Несколько минут спустя Гертруда села и огляделась, чтобы убедиться, что Тим ушел. Посидела какое-то время, некрасиво сутулясь и потирая лицо. Затем медленно, с трудом, как старуха, страдающая артритом, поднялась, отряхнула платье и долго стояла неподвижно, глядя в даль за каналом. Повернулась и, к облегчению Тима, пошла обратно к скалам. Она прошла совсем рядом, но он, припав к земле, не видел ее лица, и стала взбираться вверх, но уже без прежнего проворства, а нехотя, устало, наклоняясь вперед и помогая себе руками, временами чуть ли не ползком.
Когда она исчезла за гребнем, Тим вскочил. Немного задержался, чтобы выпить воды из своей бутылки, и полез ей вдогонку. С вершины он увидел появляющееся иногда среди камней голубое платье. А еще, совсем рядом, густую смоковницу и под ней корзину, которую оставил здесь в тот день, когда едва не утонул в канале. Подхватив корзину, он последовал за Гертрудой, которая двигалась очень медленно. Она не оглядывалась. Он смотрел сверху, как она идет сиротливой, иногда неуверенной походкой через виноградник, тополиную аллею, ручей и оливковую рощу к дому. Потом повернул назад.

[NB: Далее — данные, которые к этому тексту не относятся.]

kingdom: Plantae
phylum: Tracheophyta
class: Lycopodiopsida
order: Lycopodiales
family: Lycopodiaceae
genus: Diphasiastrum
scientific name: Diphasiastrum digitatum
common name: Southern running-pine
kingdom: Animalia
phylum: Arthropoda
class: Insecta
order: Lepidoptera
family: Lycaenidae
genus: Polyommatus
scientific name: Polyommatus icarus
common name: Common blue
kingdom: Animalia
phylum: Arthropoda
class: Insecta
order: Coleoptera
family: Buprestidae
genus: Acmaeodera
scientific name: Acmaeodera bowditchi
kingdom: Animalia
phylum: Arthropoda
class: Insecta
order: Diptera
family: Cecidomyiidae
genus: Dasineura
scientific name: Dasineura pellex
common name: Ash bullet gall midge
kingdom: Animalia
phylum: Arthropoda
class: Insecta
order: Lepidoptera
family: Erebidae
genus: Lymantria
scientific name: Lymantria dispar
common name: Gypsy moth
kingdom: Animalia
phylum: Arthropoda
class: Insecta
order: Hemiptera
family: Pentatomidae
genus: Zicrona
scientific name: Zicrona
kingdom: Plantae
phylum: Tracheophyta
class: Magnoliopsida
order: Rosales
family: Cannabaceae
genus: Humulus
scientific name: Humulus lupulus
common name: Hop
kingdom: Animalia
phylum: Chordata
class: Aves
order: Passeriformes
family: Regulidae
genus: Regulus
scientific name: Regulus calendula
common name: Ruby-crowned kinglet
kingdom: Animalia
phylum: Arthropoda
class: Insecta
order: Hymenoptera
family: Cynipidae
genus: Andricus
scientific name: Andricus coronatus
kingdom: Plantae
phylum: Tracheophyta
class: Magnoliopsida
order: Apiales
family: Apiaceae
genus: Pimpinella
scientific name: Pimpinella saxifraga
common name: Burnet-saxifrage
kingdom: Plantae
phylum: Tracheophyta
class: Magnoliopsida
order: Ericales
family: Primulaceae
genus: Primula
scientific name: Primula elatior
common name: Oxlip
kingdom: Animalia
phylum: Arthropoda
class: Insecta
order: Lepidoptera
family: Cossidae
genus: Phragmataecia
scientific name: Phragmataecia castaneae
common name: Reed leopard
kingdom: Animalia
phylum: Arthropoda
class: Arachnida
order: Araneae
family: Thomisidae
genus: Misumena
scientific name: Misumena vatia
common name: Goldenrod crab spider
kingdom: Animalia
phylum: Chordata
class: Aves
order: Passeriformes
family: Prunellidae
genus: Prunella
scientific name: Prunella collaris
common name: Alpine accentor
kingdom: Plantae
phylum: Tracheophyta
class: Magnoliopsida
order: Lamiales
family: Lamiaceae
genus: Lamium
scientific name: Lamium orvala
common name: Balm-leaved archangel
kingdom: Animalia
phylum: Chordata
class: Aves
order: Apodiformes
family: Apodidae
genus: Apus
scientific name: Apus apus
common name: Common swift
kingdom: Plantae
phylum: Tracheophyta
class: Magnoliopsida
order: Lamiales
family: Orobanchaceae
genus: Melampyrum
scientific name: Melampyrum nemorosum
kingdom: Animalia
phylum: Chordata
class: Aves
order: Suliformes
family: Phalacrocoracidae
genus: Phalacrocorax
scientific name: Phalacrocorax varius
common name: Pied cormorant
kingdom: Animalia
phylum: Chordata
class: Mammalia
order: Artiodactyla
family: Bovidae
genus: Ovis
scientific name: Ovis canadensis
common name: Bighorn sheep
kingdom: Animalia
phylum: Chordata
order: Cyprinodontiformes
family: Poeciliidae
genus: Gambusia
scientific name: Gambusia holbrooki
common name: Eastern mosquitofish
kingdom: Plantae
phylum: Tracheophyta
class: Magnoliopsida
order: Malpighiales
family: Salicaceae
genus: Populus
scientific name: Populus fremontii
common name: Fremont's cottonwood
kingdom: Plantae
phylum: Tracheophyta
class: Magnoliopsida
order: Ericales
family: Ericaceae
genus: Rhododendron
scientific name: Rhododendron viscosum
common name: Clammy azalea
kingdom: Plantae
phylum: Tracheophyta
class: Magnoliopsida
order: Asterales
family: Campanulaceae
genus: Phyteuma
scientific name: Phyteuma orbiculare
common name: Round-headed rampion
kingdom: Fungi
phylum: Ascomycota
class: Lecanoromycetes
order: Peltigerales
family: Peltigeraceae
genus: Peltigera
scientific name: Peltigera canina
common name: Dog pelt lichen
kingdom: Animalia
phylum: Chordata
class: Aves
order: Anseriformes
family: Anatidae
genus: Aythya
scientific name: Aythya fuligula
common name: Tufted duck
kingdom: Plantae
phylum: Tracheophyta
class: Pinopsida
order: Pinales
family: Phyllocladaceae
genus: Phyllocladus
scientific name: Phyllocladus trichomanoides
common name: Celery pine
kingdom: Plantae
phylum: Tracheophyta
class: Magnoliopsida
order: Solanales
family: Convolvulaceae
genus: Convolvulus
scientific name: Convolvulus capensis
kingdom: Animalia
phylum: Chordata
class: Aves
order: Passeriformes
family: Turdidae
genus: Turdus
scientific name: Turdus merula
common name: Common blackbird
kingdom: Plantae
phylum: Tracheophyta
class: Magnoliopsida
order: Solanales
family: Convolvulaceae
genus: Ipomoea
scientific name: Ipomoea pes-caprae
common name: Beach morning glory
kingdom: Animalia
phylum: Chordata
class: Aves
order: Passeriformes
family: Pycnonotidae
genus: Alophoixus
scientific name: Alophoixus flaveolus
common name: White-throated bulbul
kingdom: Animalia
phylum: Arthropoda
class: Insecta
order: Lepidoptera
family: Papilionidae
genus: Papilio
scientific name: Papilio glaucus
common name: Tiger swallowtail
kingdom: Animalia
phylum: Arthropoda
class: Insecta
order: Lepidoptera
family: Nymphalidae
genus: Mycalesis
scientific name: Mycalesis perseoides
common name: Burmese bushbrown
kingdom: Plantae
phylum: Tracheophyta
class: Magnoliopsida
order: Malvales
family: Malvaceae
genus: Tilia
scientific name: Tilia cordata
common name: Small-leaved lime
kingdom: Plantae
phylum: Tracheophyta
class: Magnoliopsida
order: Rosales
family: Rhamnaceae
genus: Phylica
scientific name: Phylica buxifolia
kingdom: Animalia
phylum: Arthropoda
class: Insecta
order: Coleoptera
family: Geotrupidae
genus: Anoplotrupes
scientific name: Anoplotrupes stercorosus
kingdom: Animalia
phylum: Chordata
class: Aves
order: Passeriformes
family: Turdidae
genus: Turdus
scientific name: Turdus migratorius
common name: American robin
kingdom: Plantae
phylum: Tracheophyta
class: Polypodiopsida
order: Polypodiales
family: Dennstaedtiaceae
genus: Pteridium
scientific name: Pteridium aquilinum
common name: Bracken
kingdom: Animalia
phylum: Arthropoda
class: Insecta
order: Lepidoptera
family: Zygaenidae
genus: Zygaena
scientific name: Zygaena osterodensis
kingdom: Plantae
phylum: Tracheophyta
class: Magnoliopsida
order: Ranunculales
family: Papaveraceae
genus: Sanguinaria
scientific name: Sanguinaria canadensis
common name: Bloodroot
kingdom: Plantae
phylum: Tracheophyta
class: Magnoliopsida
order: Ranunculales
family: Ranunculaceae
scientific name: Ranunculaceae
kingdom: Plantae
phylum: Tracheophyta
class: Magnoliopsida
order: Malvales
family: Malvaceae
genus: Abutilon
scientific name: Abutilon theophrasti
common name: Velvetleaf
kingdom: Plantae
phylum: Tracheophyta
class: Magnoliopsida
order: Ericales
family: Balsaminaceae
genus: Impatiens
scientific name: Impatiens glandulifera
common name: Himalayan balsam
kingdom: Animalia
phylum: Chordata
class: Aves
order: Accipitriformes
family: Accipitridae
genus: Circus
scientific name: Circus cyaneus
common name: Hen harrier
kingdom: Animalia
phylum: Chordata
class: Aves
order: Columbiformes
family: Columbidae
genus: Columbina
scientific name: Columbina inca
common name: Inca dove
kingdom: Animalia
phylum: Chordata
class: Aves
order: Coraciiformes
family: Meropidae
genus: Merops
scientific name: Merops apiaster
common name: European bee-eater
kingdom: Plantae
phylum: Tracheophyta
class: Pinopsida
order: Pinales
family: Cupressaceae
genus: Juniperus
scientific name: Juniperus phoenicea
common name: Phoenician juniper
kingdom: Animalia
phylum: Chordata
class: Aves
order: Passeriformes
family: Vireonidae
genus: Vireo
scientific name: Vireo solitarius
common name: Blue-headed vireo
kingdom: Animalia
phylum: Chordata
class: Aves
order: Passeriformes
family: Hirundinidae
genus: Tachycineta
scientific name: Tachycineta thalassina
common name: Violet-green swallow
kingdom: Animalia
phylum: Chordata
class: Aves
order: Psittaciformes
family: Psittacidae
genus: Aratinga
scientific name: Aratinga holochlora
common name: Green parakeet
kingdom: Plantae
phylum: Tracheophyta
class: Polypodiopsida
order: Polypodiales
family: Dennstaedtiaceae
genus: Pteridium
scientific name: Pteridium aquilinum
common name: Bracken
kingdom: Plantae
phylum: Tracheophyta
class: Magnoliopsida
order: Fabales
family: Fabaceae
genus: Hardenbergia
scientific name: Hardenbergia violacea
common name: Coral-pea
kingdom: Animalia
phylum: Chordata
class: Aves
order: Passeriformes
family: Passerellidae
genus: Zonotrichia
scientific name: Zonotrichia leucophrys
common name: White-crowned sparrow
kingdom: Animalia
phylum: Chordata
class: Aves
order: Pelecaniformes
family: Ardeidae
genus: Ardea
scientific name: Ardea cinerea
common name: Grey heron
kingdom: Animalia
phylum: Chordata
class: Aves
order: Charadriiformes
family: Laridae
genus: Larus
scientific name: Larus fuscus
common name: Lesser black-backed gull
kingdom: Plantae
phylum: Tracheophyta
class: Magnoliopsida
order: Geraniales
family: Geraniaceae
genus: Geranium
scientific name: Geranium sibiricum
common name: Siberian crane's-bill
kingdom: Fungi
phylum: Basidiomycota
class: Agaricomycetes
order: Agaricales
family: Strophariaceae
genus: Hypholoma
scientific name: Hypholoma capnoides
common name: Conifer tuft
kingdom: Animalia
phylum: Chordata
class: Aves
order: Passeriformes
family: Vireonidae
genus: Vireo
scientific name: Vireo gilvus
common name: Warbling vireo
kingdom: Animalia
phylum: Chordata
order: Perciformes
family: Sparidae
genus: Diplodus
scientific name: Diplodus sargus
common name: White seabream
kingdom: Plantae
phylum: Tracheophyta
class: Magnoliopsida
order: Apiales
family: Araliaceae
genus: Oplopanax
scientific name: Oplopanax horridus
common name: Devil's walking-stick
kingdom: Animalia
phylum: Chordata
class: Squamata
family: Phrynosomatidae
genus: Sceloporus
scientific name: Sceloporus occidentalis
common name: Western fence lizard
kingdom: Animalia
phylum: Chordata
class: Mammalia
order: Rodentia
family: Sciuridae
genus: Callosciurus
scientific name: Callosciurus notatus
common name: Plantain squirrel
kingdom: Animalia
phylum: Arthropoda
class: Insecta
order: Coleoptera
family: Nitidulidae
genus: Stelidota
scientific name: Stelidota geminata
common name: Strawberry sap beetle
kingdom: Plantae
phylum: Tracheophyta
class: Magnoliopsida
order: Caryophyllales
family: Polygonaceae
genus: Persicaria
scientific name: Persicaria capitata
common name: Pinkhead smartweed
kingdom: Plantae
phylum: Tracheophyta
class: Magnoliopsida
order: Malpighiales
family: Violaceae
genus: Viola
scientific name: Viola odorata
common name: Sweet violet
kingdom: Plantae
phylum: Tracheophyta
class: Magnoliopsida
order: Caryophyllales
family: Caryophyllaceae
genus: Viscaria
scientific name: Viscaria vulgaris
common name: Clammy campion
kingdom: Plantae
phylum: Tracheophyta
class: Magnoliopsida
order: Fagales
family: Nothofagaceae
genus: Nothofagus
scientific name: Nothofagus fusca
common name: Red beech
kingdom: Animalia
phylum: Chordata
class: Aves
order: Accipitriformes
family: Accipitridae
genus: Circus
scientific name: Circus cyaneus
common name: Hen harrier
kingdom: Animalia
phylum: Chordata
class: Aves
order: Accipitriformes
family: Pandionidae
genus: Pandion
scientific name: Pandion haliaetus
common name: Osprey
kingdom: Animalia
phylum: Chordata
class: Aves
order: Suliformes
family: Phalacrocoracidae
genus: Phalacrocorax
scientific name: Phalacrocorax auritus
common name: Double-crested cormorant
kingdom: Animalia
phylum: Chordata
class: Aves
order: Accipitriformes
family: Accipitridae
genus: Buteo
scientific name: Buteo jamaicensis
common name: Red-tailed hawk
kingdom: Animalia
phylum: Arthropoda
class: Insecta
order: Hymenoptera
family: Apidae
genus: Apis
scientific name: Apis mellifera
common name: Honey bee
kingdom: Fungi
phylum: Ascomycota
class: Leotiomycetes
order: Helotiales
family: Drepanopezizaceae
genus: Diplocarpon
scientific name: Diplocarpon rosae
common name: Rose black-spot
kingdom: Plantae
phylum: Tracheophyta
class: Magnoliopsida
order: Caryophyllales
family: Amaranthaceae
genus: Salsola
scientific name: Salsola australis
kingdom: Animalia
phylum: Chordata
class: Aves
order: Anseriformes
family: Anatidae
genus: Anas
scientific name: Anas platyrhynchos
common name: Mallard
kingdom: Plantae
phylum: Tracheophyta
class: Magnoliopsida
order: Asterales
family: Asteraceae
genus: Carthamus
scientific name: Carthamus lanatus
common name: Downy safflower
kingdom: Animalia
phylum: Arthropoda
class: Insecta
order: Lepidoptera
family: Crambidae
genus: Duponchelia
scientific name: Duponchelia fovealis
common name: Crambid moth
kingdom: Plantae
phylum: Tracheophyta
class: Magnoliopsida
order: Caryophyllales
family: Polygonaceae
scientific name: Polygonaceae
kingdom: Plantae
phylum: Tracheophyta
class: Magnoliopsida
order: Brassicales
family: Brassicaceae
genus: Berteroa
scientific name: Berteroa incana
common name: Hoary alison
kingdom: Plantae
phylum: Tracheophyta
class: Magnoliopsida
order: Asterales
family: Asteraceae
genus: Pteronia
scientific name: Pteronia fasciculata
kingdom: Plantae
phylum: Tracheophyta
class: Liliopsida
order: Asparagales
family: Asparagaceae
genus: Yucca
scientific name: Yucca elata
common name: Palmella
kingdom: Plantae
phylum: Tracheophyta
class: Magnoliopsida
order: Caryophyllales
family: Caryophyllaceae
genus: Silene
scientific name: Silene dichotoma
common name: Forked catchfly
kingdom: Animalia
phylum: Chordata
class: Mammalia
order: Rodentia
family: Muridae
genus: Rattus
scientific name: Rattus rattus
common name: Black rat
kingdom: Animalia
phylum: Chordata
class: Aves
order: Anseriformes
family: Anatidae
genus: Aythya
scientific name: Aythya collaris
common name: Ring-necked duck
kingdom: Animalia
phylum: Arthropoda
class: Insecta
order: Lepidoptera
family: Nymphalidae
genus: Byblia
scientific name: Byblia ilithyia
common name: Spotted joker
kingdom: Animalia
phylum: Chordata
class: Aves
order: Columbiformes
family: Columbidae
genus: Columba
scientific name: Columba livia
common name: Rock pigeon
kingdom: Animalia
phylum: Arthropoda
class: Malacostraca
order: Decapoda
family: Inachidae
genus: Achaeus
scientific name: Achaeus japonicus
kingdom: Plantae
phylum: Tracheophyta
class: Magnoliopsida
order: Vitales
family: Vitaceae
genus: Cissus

Прошел немного вперед и сел. Глянул на часы. Еще не было одиннадцати. Возвращаться раньше вечера не стоило. Гертруде будет невыносимо, если он станет свидетелем ее горя. Что же делать? Писать не хотелось. Он почувствовал себя глубоко несчастным, и это было как физическое недомогание. Болели ноги, ломило голову, сводило живот. Он с усилием встал, как до этого Гертруда, прошел несколько шагов и остановился, бессмысленно глядя, как собака. Неожиданно вспомнилось купание Гертруды в кристальном озерце, но идти туда не хотелось, не хотелось видеть «лик». Возможно, подумалось ему, он больше никогда туда не пойдет, возможно, забудет туда дорогу.
Что с ним происходит? Он чувствует себя отвратительным, бесполезным, больным от самого себя. Куда он идет, зачем живет? Какова была его жизнь, какой будет? Он жил ложью, обманывая себя. Он неспособен рисовать, неспособен зарабатывать, неспособен вообще ни на что. Лучше было бросить живопись, он очень долго пытается сделать что-то стоящее, но ясно, что художник из него плохой. Лучше отказаться от дальнейших попыток, признать, что он подражатель, жалкий подражатель, и только.
Он снял со спины рюкзак, швырнул его наземь и пнул ногой. Вспомнилось лицо плачущей Гертруды, и самому захотелось плакать, но слез не было. Гертруда завтра уедет. Потом приедет Дейзи. Не хочу видеть ее, не хочу никого видеть. Не нужен я Дейзи, а Дейзи не нужна мне. Все это тоже чертова ложь.
Не хочу, подумал он про себя, показывать Дейзи «лик», канал. Вообще не хочу ее видеть здесь. И сам не хочу быть ни здесь, ни в каком другом месте. Хочу, чтобы кончился проклятый этот маскарад, хочу умереть.